== Selected excerpt

But isolated local convenience stores will not be included. Instead, they’ll get their own new separate use class (F2) which will, curiously, also include ice rinks, swimming pools and halls or meeting places for the local community (the latter not to be confused with public halls. Which are, of course, entirely different.)
Pubs and pubs serving food, on the other hand, will become sui generis uses alongside hot food takeaways and cinemas.
This will force a very significant change in the way in which we think about, asset manage, and make plans and policies for high streets and commercial areas. I also wonder about the implications for the structure of retail leases and user clauses which may now prove significantly more restrictive than planning controls.
Broadly, more flexibility to support change and innovation in town centres, without having to run the gauntlet, and bear the time, cost and uncertainty of planning, is something I’m keen on (and advocated here).
But – as always with new planning regulations – there are some curious aspects to this afternoon’s changes. Whilst no doubt others will emerge, my immediate queries include:
- Why will pubs need planning permission to change from “drinking establishment with expanded food provision” to “drinking establishments” and vice-versa? They don’t have to at the moment.

====
== Exercise data

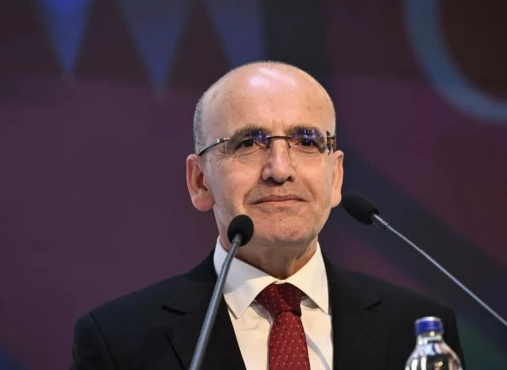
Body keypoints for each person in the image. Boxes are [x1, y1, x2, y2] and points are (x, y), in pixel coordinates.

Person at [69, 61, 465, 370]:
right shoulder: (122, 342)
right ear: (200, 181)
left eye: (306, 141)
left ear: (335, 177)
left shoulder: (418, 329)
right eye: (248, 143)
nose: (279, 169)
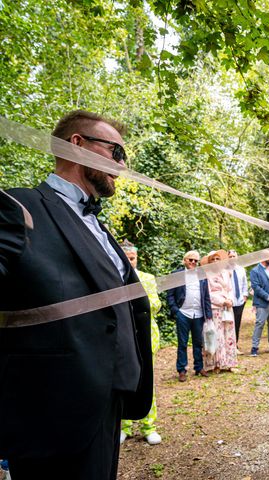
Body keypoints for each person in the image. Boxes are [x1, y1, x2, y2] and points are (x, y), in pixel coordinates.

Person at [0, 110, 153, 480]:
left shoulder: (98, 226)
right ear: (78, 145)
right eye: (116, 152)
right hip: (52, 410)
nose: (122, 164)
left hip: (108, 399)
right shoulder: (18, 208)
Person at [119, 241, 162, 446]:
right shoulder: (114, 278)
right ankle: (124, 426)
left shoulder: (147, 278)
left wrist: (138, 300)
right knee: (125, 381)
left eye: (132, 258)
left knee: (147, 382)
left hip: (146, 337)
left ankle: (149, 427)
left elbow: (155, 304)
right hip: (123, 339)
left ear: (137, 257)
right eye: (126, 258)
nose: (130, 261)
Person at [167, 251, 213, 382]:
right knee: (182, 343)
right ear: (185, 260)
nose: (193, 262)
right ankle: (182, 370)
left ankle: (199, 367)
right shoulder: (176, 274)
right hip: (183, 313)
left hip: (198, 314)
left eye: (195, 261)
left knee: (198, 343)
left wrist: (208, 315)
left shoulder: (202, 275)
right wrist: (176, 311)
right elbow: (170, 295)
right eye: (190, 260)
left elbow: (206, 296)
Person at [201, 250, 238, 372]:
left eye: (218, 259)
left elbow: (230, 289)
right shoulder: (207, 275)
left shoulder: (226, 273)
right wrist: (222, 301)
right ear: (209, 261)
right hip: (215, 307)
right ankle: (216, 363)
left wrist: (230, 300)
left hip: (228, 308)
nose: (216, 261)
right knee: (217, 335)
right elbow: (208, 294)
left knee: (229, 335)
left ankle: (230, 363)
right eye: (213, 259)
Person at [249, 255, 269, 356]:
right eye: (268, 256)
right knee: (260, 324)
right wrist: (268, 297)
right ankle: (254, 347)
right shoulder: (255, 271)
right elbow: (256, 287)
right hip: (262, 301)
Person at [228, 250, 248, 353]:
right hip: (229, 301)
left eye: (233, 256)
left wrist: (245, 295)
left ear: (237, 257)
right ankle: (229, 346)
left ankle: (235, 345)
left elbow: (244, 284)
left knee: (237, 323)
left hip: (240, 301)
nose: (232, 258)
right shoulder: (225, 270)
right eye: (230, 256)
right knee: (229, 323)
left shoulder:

====

Translate this sentence from the passage on planning use classes into Spanish: "Pubs and pubs serving food, on the other hand, will become sui generis uses alongside hot food takeaways and cinemas." The data isn't needed for this.

■ Result of the task
Los pubs y los pubs que sirven comida, por otro lado, pasarán a ser usos sui generis junto con los establecimientos de comida caliente para llevar y los cines.